For more than four decades, Iran has been living under tremendous external pressure. Economic sanctions have hampered its growth, cyber-attacks have crippled its infrastructure, assassinations have claimed key military and scientific figures, and diplomatic campaigns have sought to exclude it from the global system.
Israel, decisively supported by the United States and Western allies, enjoys overwhelming technological and military superiority. Yet, despite this relentless pressure, Iran has not capitulated or faded from the regional equation; if anything, it has learned to fight, adapt and project power on its own terms. How?
For years, Iran largely avoided sustained confrontation with Israel, despite periodic escalation. Recognising its limitations in conventional warfare, Tehran has developed an alternative playbook: one based on resilience, proxy influence and unconventional warfare.
Then what is Iran's real strategic advantage? Sanctions and threats have strengthened Iran's sense of national resistance more than they have weakened it.
Every attempt to isolate Iran is reframed by the state as a struggle for sovereignty and national survival—helping rally domestic unity, including among segments of the population critical of the government.
Over the years, Tehran has built a complex network of allies and proxy forces across the Middle East. From Lebanon and Iraq to Syria and Yemen, Iran's 'sphere of deterrence' enables Tehran to project power, destabilise its rivals and preserve strategic depth all while avoiding the direct costs of large-scale war. Over time, these regional alliances have become Iran's strongest shield against foreign pressure and isolation.
Israel may be winning the war in the shadows. Still, a full-scale conflict with Iran could produce consequences that neither side can fully contain. A miscalculation could turn the Middle East into a dangerous regional fault line - crippling oil markets, threatening global trade and pushing millions into humanitarian disaster.
That's why every conflict between Iran and Israel terrifies the international community. It is no longer merely regional but global in its consequences.
Economic sanctions reveal one of the great ironies of modern geopolitics. Ordinary Iranians have paid the ultimate price—runaway inflation, shrinking wages and a steady decline in living standards. Yet the long-term effectiveness of sanctions remains deeply contested among analysts. Instead of breaking Tehran's resolve, sanctions have forced Iran to adapt.
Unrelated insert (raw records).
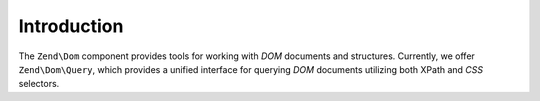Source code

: .. _zend.dom.introduction:

Introduction
============

The ``Zend\Dom`` component provides tools for working with *DOM* documents and structures. Currently, we offer ``Zend\Dom\Query``, which provides a unified interface for querying *DOM* documents utilizing both XPath and *CSS* selectors.


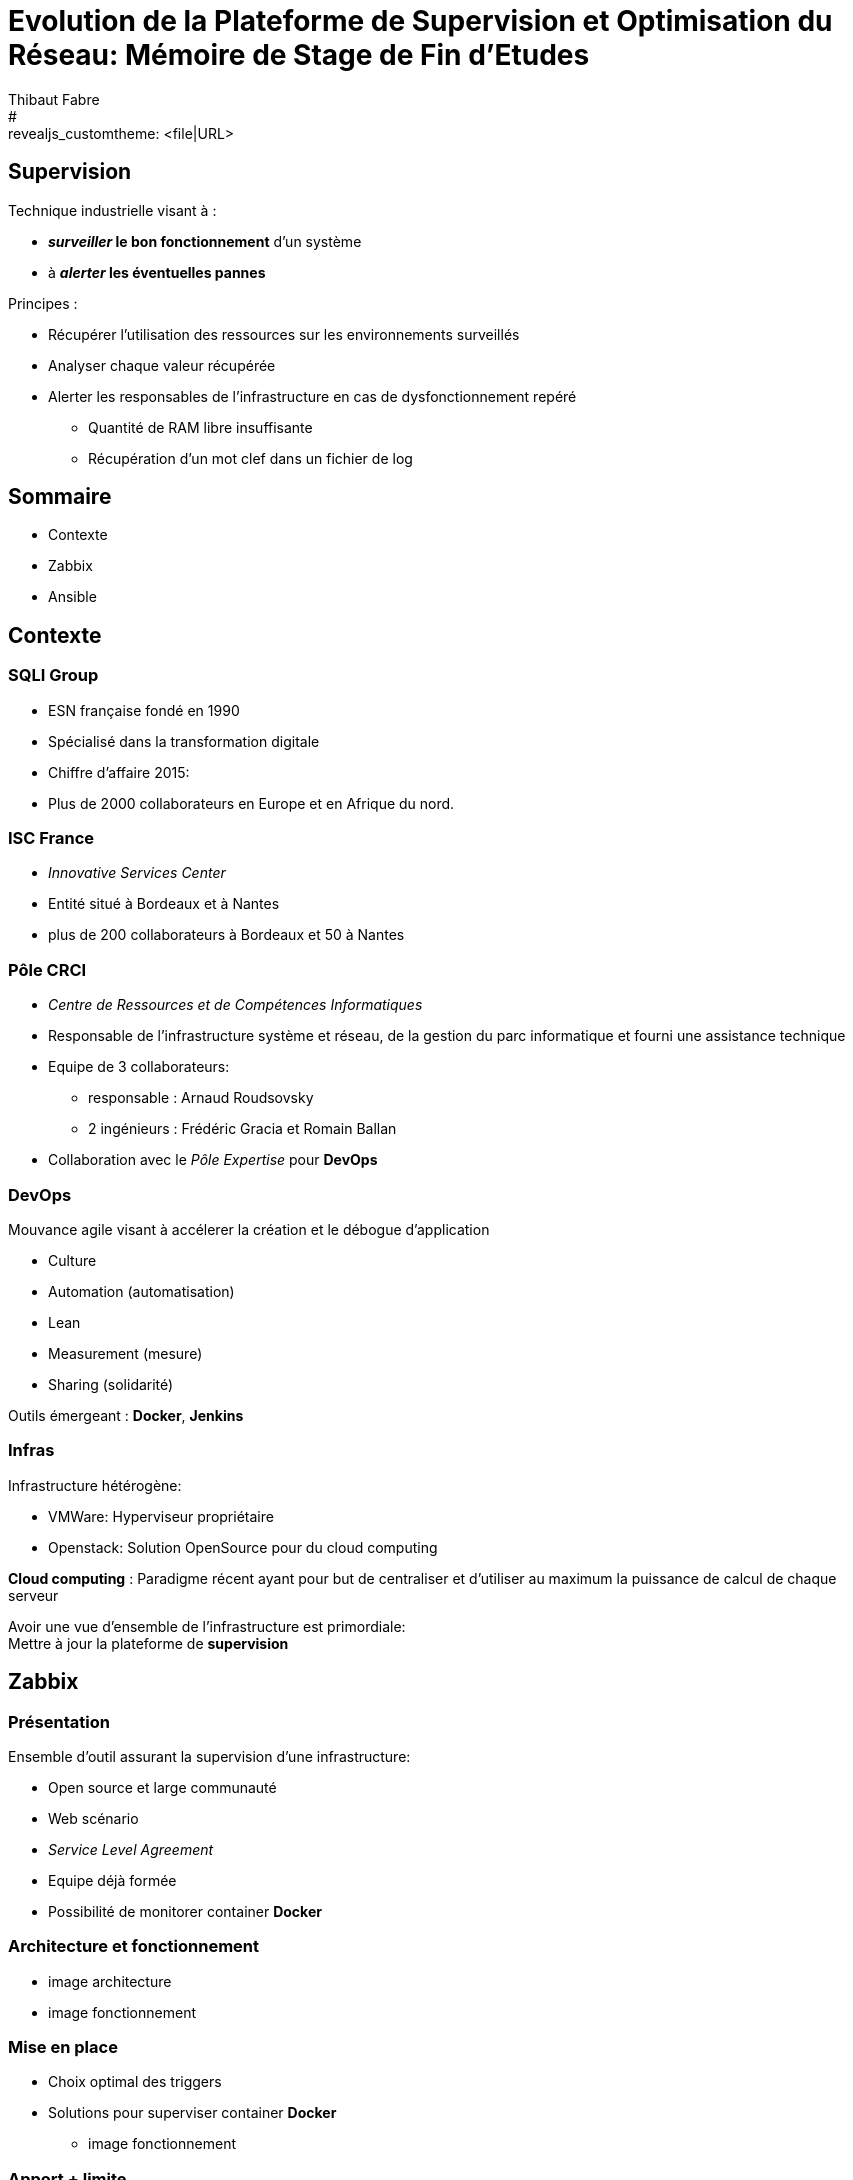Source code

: = Evolution de la Plateforme de Supervision et Optimisation du Réseau: Mémoire de Stage de Fin d'Etudes
Thibaut Fabre
:revealjs_theme: solarized
#:revealjs_customtheme: <file|URL>
:revealjs_controls: true
:revealjs_progress: true
:revealjs_slideNumber: true
:revealjs_center: true


== Supervision

Technique industrielle visant à :

* *_surveiller_ le bon fonctionnement* d’un système
* à *_alerter_ les éventuelles pannes*

Principes :

* Récupérer l'utilisation des ressources sur les environnements surveillés
* Analyser chaque valeur récupérée
* Alerter les responsables de l'infrastructure en cas de dysfonctionnement repéré
** Quantité de RAM libre insuffisante
** Récupération d'un mot clef dans un fichier de log


== Sommaire

[%step]
* Contexte
* Zabbix
* Ansible

== Contexte

=== SQLI Group

* ESN française fondé en 1990
* Spécialisé dans la transformation digitale
* Chiffre d'affaire 2015:
* Plus de 2000 collaborateurs en Europe et en Afrique du nord.

=== ISC France

* _Innovative Services Center_
* Entité situé à Bordeaux et à Nantes
* plus de 200 collaborateurs à Bordeaux et 50 à Nantes

=== Pôle CRCI

* _Centre de Ressources et de Compétences Informatiques_
* Responsable de l’infrastructure système et réseau, de la gestion du parc informatique et fourni une assistance technique
* Equipe de 3 collaborateurs:
** responsable : Arnaud Roudsovsky
** 2 ingénieurs : Frédéric Gracia et Romain Ballan
* Collaboration avec le _Pôle Expertise_ pour *DevOps*

=== DevOps

Mouvance agile visant à accélerer la création et le débogue d'application

* Culture
* Automation (automatisation)
* Lean
* Measurement (mesure)
* Sharing (solidarité)

Outils émergeant : *Docker*, *Jenkins*


=== Infras

Infrastructure hétérogène:

* VMWare: Hyperviseur propriétaire
* Openstack: Solution OpenSource pour du cloud computing

*Cloud computing* :
Paradigme récent ayant pour but de centraliser et d’utiliser au maximum la puissance de calcul de chaque serveur

Avoir une vue d'ensemble de l'infrastructure est primordiale: +
Mettre à jour la plateforme de *supervision*

== Zabbix

=== Présentation

Ensemble d'outil assurant la supervision d'une infrastructure:

* Open source et large communauté
* Web scénario
* _Service Level Agreement_
* Equipe déjà formée
* Possibilité de monitorer container *Docker*

=== Architecture et fonctionnement

- image architecture
- image fonctionnement

=== Mise en place

* Choix optimal des triggers
* Solutions pour superviser container *Docker*
- image fonctionnement

=== Apport + limite

|===
|Apports:
|Supervision des containers, Configuration de scénarios web.

|Limites:
|Manque de précision sur certaines alertes, la base de données, pas de sauvegarde
|===


== Ansible

=== Pourquoi en avoir besoin ?

Logiciel open source permettant la configuration et la gestion à distance des machines

Utilisation de protocole de communication (SSH et WinRM) pour exécuter des scripts

Utilisation indispensable pour mettre à jour les agents déjà présents

=== Apport + limite

|===
|Apports:
|Gain de temps, Utilisation pour effectuer des montés de version de masse.

|Limites:
|Fonctionnement sous Windows instable,
|===

== Conclusion

* Zabbix apporte un nouveau plus dans la gestion de l'infrastructure
* Ansible aidera dans l'avenir les ingénieurs du pôlegal

* Equipes innovantes et dynamiques
* Apprentissage du métier d'ingénieur Réseaux et Système
* Travailler dans la culture DevOps
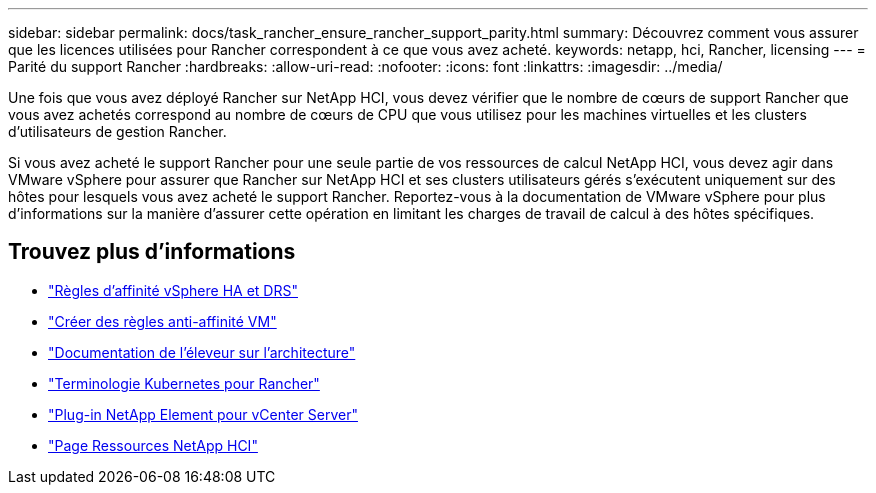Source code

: ---
sidebar: sidebar 
permalink: docs/task_rancher_ensure_rancher_support_parity.html 
summary: Découvrez comment vous assurer que les licences utilisées pour Rancher correspondent à ce que vous avez acheté. 
keywords: netapp, hci, Rancher, licensing 
---
= Parité du support Rancher
:hardbreaks:
:allow-uri-read: 
:nofooter: 
:icons: font
:linkattrs: 
:imagesdir: ../media/


[role="lead"]
Une fois que vous avez déployé Rancher sur NetApp HCI, vous devez vérifier que le nombre de cœurs de support Rancher que vous avez achetés correspond au nombre de cœurs de CPU que vous utilisez pour les machines virtuelles et les clusters d'utilisateurs de gestion Rancher.

Si vous avez acheté le support Rancher pour une seule partie de vos ressources de calcul NetApp HCI, vous devez agir dans VMware vSphere pour assurer que Rancher sur NetApp HCI et ses clusters utilisateurs gérés s'exécutent uniquement sur des hôtes pour lesquels vous avez acheté le support Rancher. Reportez-vous à la documentation de VMware vSphere pour plus d'informations sur la manière d'assurer cette opération en limitant les charges de travail de calcul à des hôtes spécifiques.

[discrete]
== Trouvez plus d'informations

* https://docs.vmware.com/en/VMware-vSphere/6.5/com.vmware.vsphere.avail.doc/GUID-E137A9F8-17E4-4DE7-B986-94A0999CF327.html["Règles d'affinité vSphere HA et DRS"^]
* https://docs.vmware.com/en/VMware-vSphere/6.7/com.vmware.vsphere.resmgmt.doc/GUID-FBE46165-065C-48C2-B775-7ADA87FF9A20.html["Créer des règles anti-affinité VM"^]
* https://rancher.com/docs/rancher/v2.x/en/overview/architecture/["Documentation de l'éleveur sur l'architecture"^]
* https://rancher.com/docs/rancher/v2.x/en/overview/concepts/["Terminologie Kubernetes pour Rancher"^]
* https://docs.netapp.com/us-en/vcp/index.html["Plug-in NetApp Element pour vCenter Server"^]
* https://www.netapp.com/us/documentation/hci.aspx["Page Ressources NetApp HCI"^]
States once burdened by Western sanctions no longer stand alone; they are finding new lifelines in rival power centres. Iran, in particular, has turned this global shift into a strategic advantage by deepening ties with Beijing and Moscow to blunt efforts at total isolation. Behind the narrative of defiance lies economic pain, a country burdened by political repression and a restless young generation increasingly disillusioned with the status quo.
Stability in the face of foreign pressure has not resolved Iran's internal crisis. Millions still demand jobs, dignity, freedom and a future they can believe in. A state can survive sanctions and isolation, but it cannot indefinitely suppress domestic discontent.
The US experience in Iraq and Afghanistan has made one lesson painfully clear: military power can topple governments, but it cannot guarantee peace or political success.
Regimes can collapse quickly, yet instability can persist for decades. Iran has taken that lesson to heart. Its security strategy is built for endurance, not expansion.
Israel can damage facilities, disrupt networks and achieve tactical and strategic gains. Still, it cannot easily erase the political and ideological networks that sustain Iran's regional influence.
What remains is a dangerous shadow war in which neither side has achieved decisive strategic dominance. Yet, both continue pushing the region closer to wider conflict.
The Middle East remains trapped in a vicious cycle of insecurity, fueling aggression. Every escalation pushes the region closer to disaster, while ordinary civilians have to pay the highest price.
Beneath each new escalation lies a deeper question: How long can the Middle East continue to live in the shadow of perpetual conflict?